Functions and returning functions

The section about functions ends with the following explanation about returning functions:

By now you’ve seen that functions can return other functions. The returned functions are closures, which means that they can access all the variables that were in scope when the function was created. Here’s a standard example:

(defn inc-maker
  "Create a custom incrementor"
  [inc-by]
  #(+ % inc-by))


(def inc3 (inc-maker 3))
(inc3 7)
; => 10

Here, inc-by is in scope, so the returned function has access to it even when the returned function is used outside inc-maker.

I do not understand this explanation.
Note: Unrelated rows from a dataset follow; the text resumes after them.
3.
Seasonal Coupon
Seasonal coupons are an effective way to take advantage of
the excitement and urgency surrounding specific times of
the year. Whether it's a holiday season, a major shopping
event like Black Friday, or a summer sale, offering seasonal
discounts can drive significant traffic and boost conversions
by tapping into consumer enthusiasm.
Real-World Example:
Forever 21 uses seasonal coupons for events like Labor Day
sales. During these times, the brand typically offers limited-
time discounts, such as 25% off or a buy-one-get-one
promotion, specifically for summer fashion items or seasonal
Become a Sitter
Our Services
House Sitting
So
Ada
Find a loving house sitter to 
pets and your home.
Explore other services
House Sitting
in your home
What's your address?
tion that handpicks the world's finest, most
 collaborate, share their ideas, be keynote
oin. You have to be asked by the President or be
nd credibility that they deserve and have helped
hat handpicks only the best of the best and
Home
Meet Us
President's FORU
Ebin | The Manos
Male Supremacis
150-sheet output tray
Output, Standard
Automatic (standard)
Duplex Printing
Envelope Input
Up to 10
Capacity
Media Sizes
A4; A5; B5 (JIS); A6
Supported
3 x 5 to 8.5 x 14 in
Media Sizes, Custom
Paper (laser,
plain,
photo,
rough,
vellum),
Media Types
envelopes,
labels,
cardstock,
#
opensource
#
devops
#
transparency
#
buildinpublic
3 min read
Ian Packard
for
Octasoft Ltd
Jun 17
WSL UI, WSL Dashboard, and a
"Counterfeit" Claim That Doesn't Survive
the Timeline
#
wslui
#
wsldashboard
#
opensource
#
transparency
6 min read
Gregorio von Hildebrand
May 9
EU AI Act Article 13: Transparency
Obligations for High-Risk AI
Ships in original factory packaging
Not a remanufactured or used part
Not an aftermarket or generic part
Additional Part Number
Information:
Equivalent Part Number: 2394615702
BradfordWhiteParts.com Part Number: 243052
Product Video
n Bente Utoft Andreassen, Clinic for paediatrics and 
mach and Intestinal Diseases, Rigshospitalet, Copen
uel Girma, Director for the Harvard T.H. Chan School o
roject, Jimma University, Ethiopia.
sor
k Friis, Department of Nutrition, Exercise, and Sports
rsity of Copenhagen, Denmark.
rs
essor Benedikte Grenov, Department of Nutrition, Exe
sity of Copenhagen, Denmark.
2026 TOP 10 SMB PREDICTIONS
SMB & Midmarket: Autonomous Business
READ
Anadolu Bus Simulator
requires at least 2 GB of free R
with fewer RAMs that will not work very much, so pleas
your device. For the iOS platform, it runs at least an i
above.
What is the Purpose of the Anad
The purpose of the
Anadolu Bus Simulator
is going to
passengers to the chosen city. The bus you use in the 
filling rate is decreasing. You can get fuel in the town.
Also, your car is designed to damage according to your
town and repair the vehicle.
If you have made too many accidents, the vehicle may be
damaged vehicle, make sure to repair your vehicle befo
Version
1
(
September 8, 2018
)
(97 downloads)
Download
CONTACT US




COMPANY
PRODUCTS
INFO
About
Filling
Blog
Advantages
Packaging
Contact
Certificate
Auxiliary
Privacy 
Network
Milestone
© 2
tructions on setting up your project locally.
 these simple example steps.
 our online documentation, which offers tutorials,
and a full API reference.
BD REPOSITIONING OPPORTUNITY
In my mind the inc-maker returns a function that adds 3 to a number, so basically (defn inc3 [number] (+ number 3)), and I don’t see how the scope of inc-by comes into play. (I am noticing now though that in the example def is used, not defn to create the inc3 function.) So now I have some code that does make sense to me, while the explanation of the code doesn’t, which is a somewhat weird place to be in.

In the hope of figuring this out I checked Wikipedia which says about clojures: “Operationally, a closure is a record storing a function together with an environment.” Which is in line with the explanation quoted above, but it doesn’t help me understand.

It doesn’t help either that the name of this language, Clojure, is a pun on the term ‘closure’, which makes me feel it is important to understand them. Some more searching didn’t get me anything useful, although I did find this post from Rich Hickey about naming Clojure “Clojure”:

The name was chosen to be unique. I wanted to involve c (c#), l (lisp) and j (java).

Once I came up with Clojure, given the pun on closure, the available domains and vast emptiness of the googlespace, it was an easy decision.

And that’s where I decided to accept I would not be understanding why closures are important when functions return other functions. Except that after writing the previous sentence, I started wondering if I could construct a more complicated function that returns a function, that would help me understand. I failed to construct such a function, since it wouldn’t accept me binding a variable in either of the ways I tried to.

In any case, hopefully I will understand this one day. It does leave me with the feeling that the explanation about closures doesn’t need to be in this part of the book. Perhaps it would be more in its place in chapter 7 which describes how Clojure runs your code.


As I did in my previous post, this postscript contains some smaller things I noticed and/or learned.

Notes on blogging

Thanks to the combination of my notes, my play-around files and some re-playing around, it was fairly easy to write this blog post. I don’t like leaving such a gap between learning and blogging, but it’s good to know that when it happens, it’s not a problem.

Notes on Vim

I had to relearn a few things. Vim-fireplace will not connect to the REPL if you don’t start one with lein repl first. Use "+ in Vim to copy-paste to the system clipboard (thank you past me for the cheatsheet).

Changing to gruvbox as Vim theme was a good idea. I did have to move the colorscheme line in my .vimrc because the statusbar was not green in normal mode.

In my previous post’s postscrpit I was wondering how to get the result of an evaluation into my file. I have found a way, but it’s quite a few keystrokes: copy the thing, paste the thing, evaluate it with c!{motion} which replaces it with the result of the evaluation, then gcc to make it into a comment. I might need to make a custom vim command to make that easier.

According to my notes I used ctrl+n (next match) and ctrl+p (previous match) for auto-completion, so I added those to my cheatsheet.